▶ **ASSIGNED TASK**
Please pick out every line in the items below that contains the word "valley", and copy each one in full.

▶ **DATA EXTRACTS**
------------
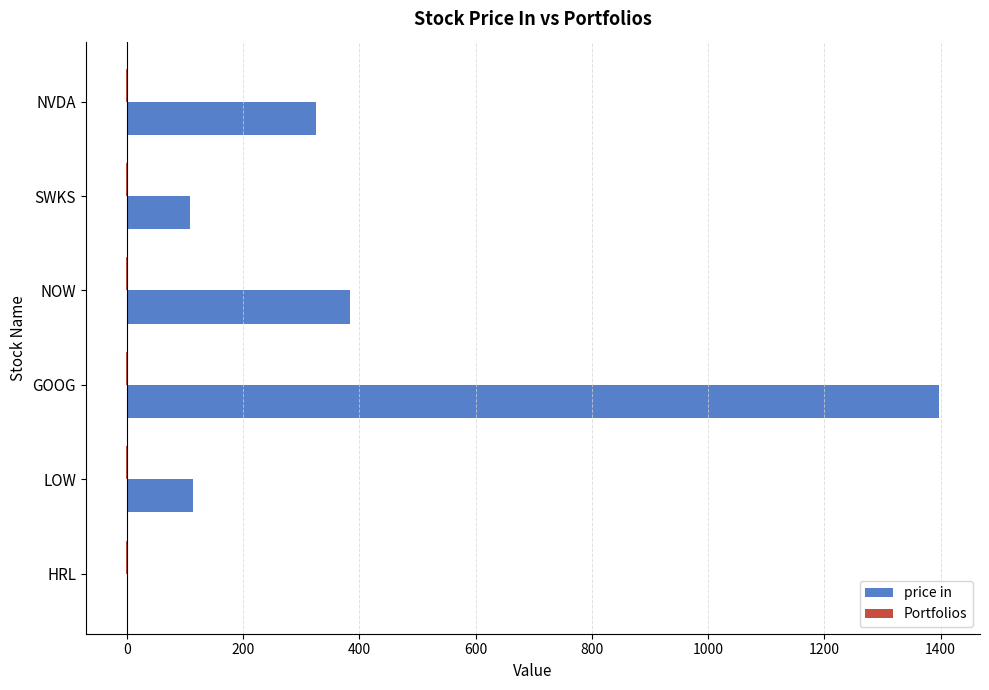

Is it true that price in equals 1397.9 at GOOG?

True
------------
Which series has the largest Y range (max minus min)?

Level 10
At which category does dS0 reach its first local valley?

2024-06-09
------------
▶ **YOUR RESPONSE**
At which category does dS0 reach its first local valley?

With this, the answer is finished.